**WHAT IS NEEDED:** A verbatim copy of the full data, with no pictures, is the expected answer.

**COLLECTED DATA:**
=======
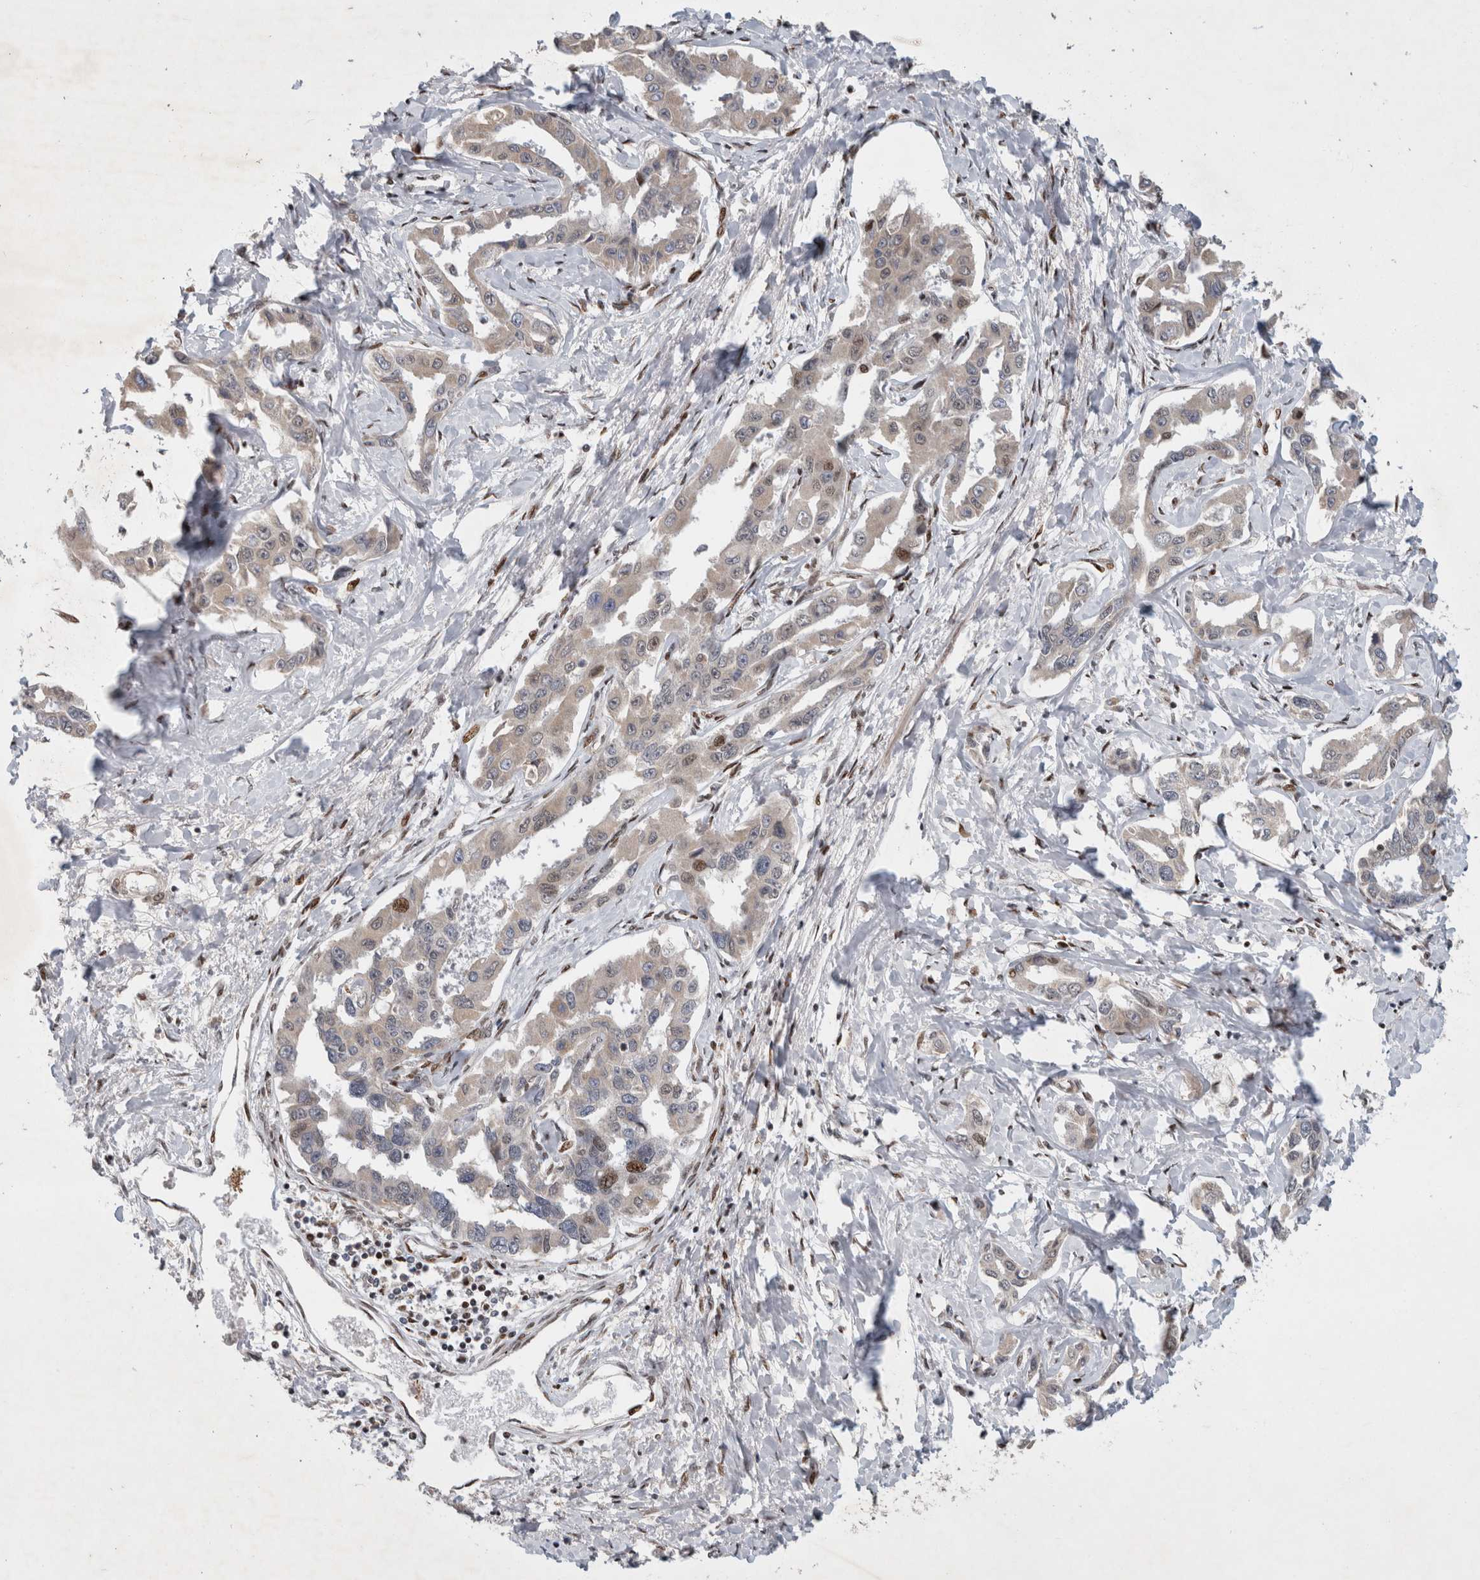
{"staining": {"intensity": "weak", "quantity": "<25%", "location": "cytoplasmic/membranous,nuclear"}, "tissue": "liver cancer", "cell_type": "Tumor cells", "image_type": "cancer", "snomed": [{"axis": "morphology", "description": "Cholangiocarcinoma"}, {"axis": "topography", "description": "Liver"}], "caption": "This is a image of IHC staining of cholangiocarcinoma (liver), which shows no staining in tumor cells.", "gene": "C8orf58", "patient": {"sex": "male", "age": 59}}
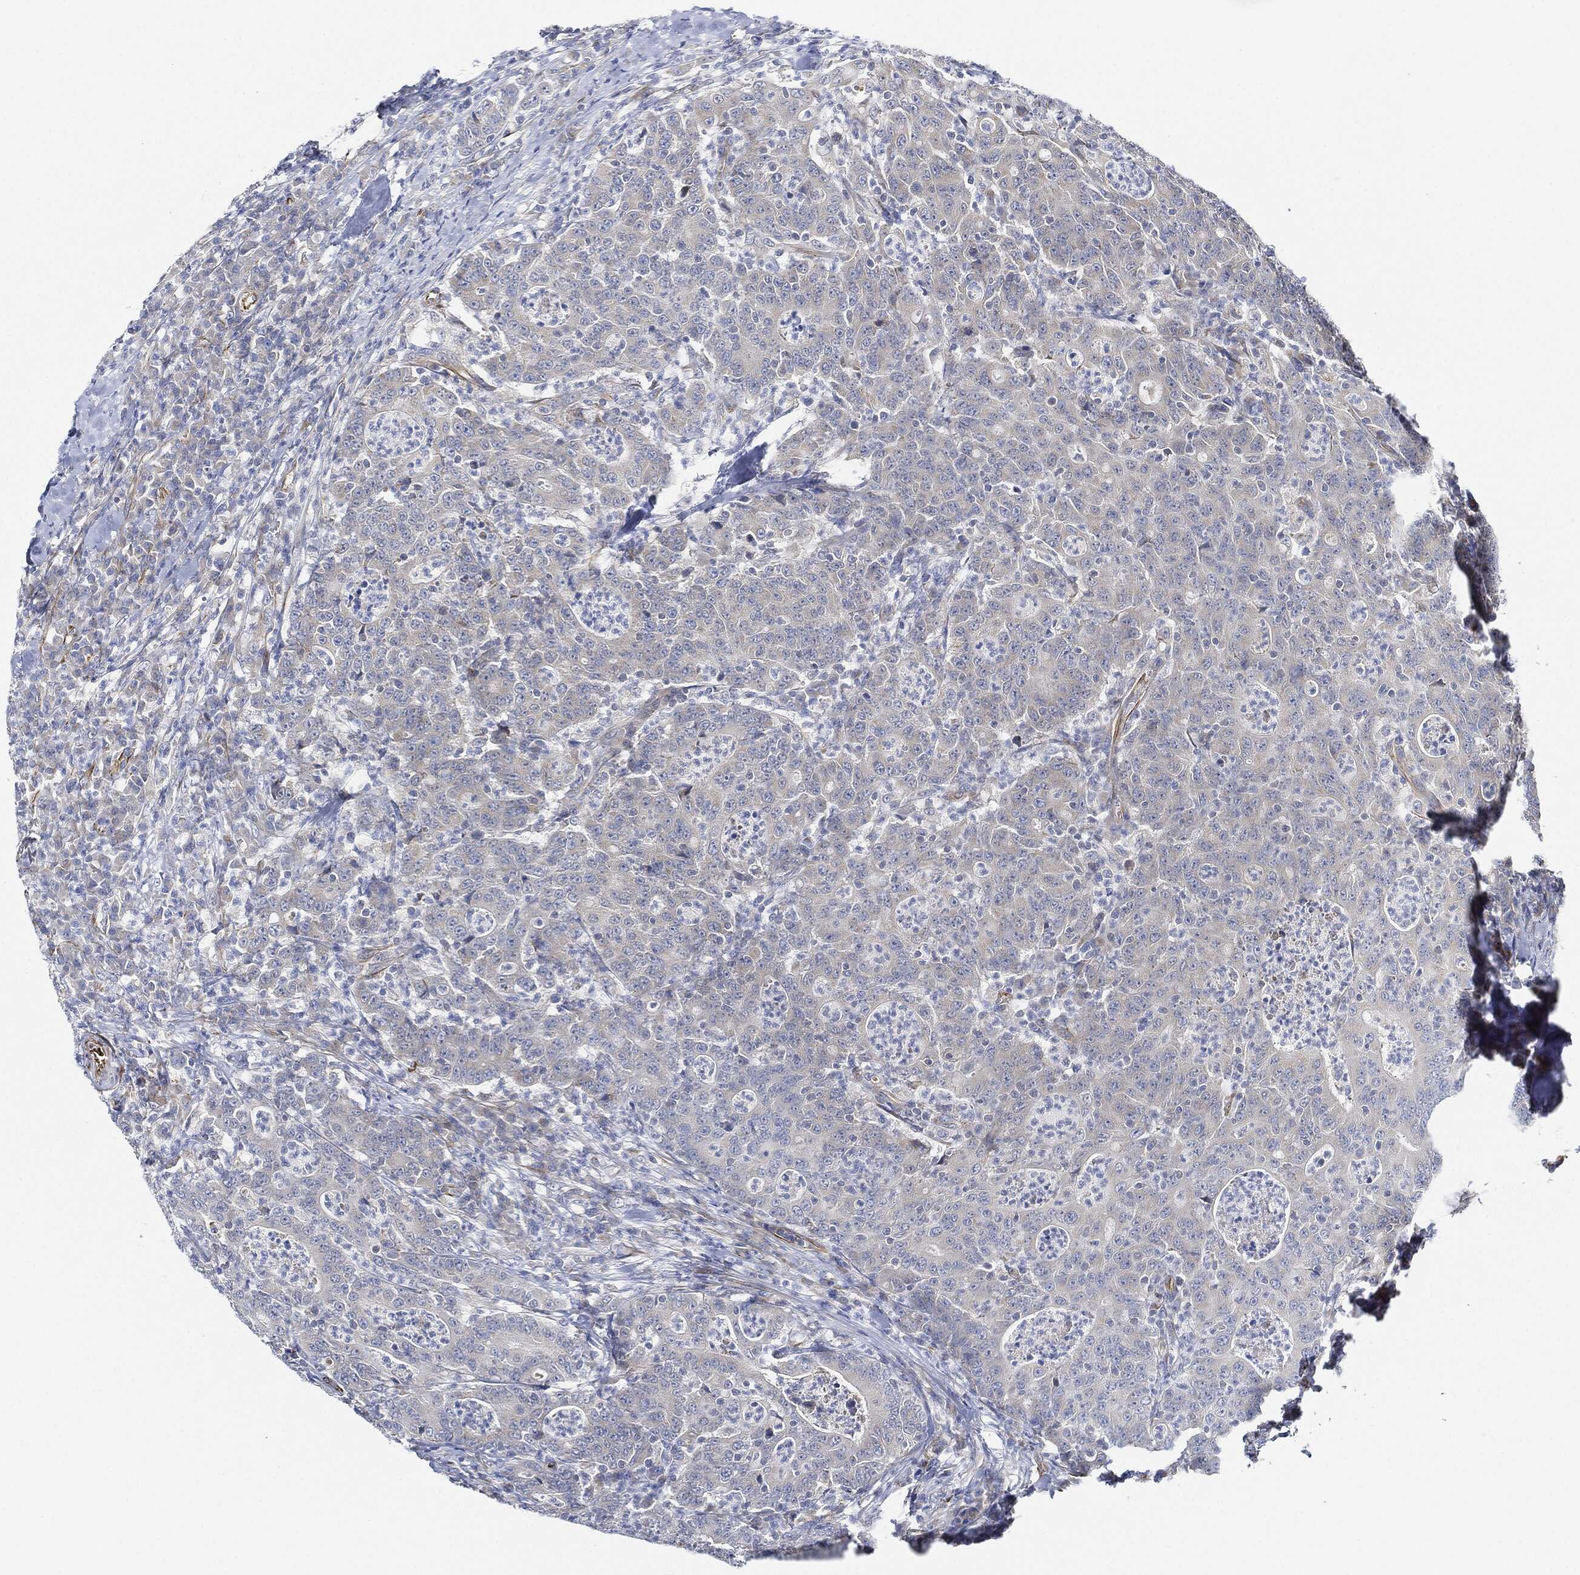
{"staining": {"intensity": "negative", "quantity": "none", "location": "none"}, "tissue": "colorectal cancer", "cell_type": "Tumor cells", "image_type": "cancer", "snomed": [{"axis": "morphology", "description": "Adenocarcinoma, NOS"}, {"axis": "topography", "description": "Colon"}], "caption": "Tumor cells are negative for protein expression in human colorectal adenocarcinoma.", "gene": "THSD1", "patient": {"sex": "male", "age": 70}}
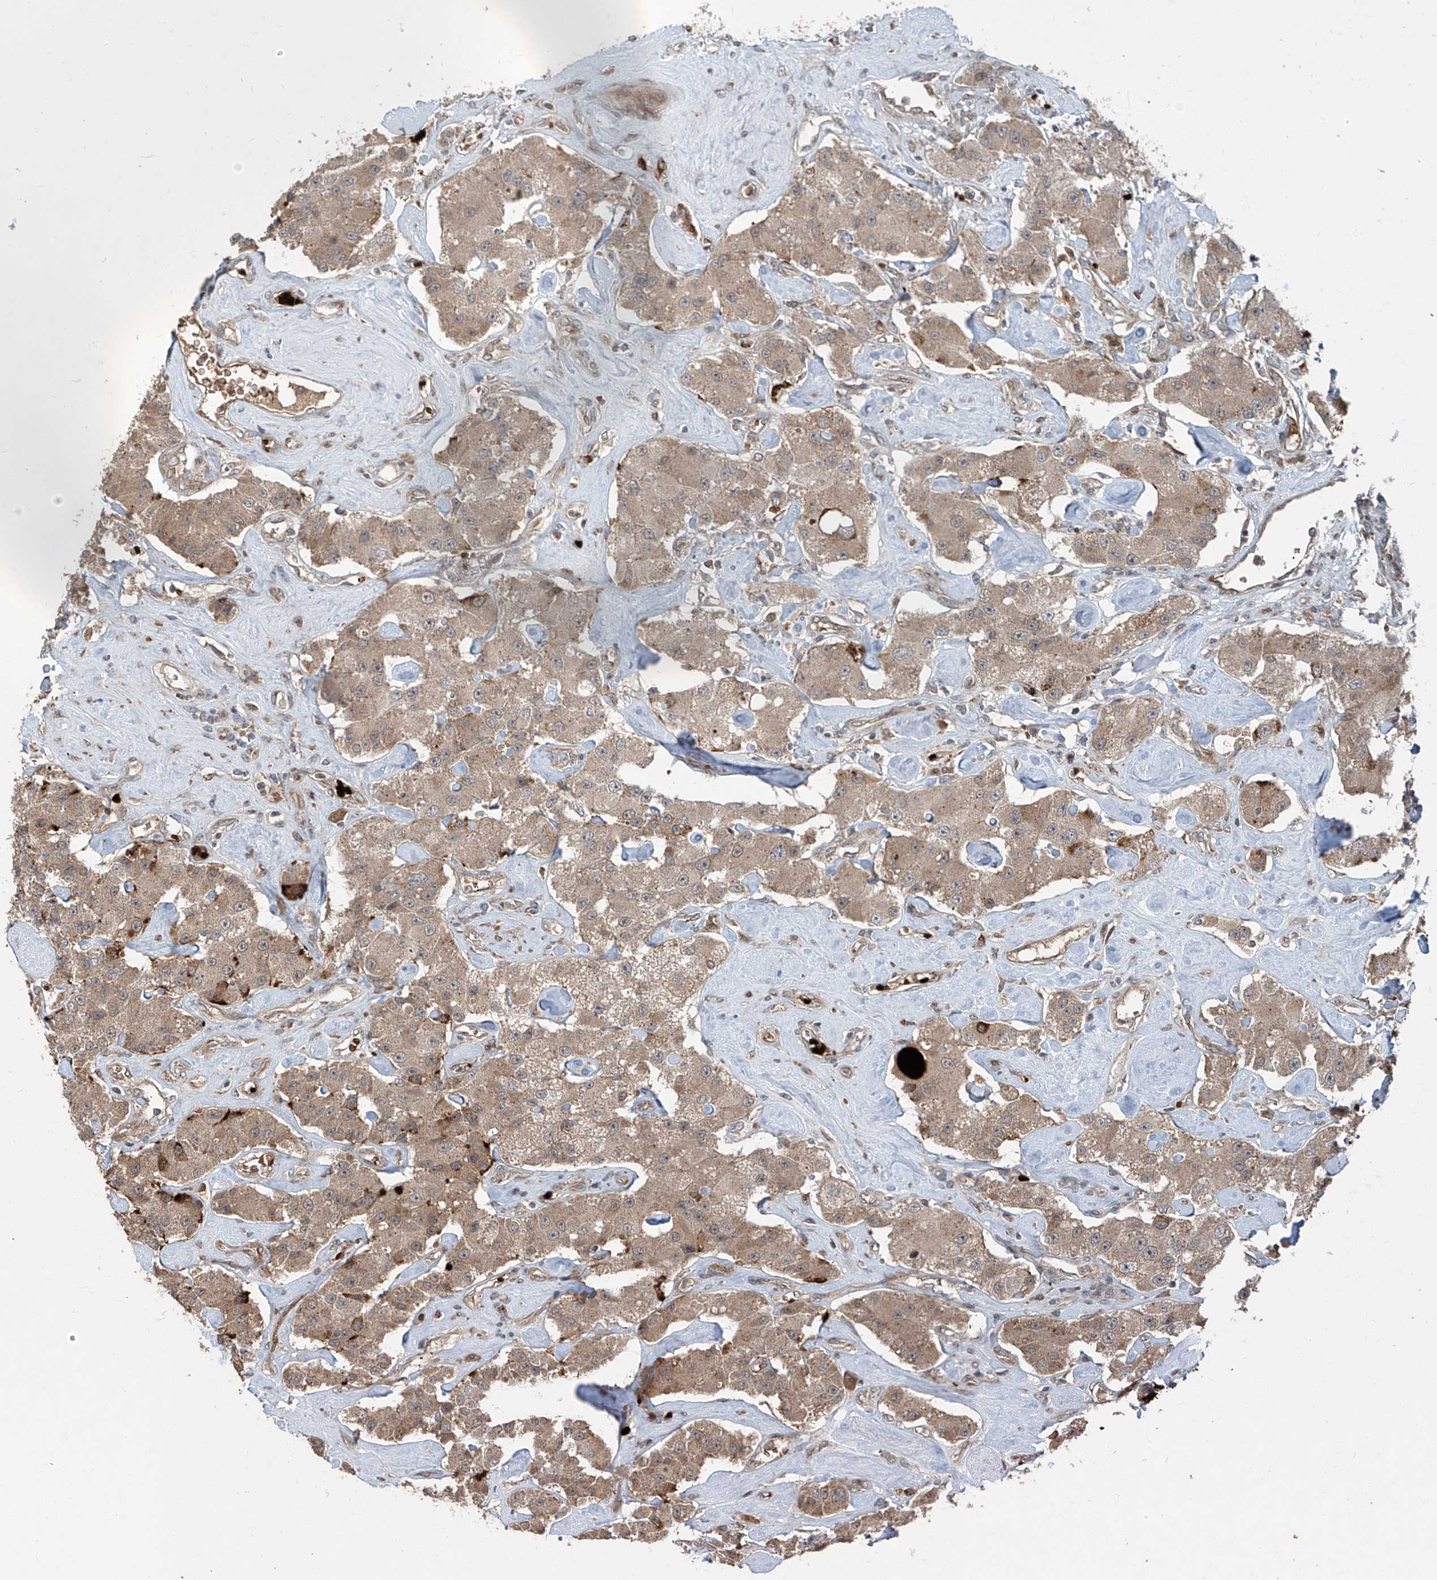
{"staining": {"intensity": "weak", "quantity": ">75%", "location": "cytoplasmic/membranous"}, "tissue": "carcinoid", "cell_type": "Tumor cells", "image_type": "cancer", "snomed": [{"axis": "morphology", "description": "Carcinoid, malignant, NOS"}, {"axis": "topography", "description": "Pancreas"}], "caption": "A brown stain highlights weak cytoplasmic/membranous positivity of a protein in carcinoid tumor cells.", "gene": "ZDHHC9", "patient": {"sex": "male", "age": 41}}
=======
**ANSWER:**
{"staining": {"intensity": "weak", "quantity": "<25%", "location": "cytoplasmic/membranous,nuclear"}, "tissue": "liver cancer", "cell_type": "Tumor cells", "image_type": "cancer", "snomed": [{"axis": "morphology", "description": "Cholangiocarcinoma"}, {"axis": "topography", "description": "Liver"}], "caption": "This is a image of IHC staining of cholangiocarcinoma (liver), which shows no staining in tumor cells.", "gene": "C8orf58", "patient": {"sex": "male", "age": 59}}
{"staining": {"intensity": "negative", "quantity": "none", "location": "none"}, "tissue": "colorectal cancer", "cell_type": "Tumor cells", "image_type": "cancer", "snomed": [{"axis": "morphology", "description": "Adenocarcinoma, NOS"}, {"axis": "topography", "description": "Colon"}], "caption": "Tumor cells are negative for protein expression in human colorectal adenocarcinoma.", "gene": "THSD1", "patient": {"sex": "male", "age": 70}}
{"staining": {"intensity": "weak", "quantity": ">75%", "location": "cytoplasmic/membranous"}, "tissue": "carcinoid", "cell_type": "Tumor cells", "image_type": "cancer", "snomed": [{"axis": "morphology", "description": "Carcinoid, malignant, NOS"}, {"axis": "topography", "description": "Pancreas"}], "caption": "A brown stain highlights weak cytoplasmic/membranous positivity of a protein in carcinoid tumor cells.", "gene": "ZDHHC9", "patient": {"sex": "male", "age": 41}}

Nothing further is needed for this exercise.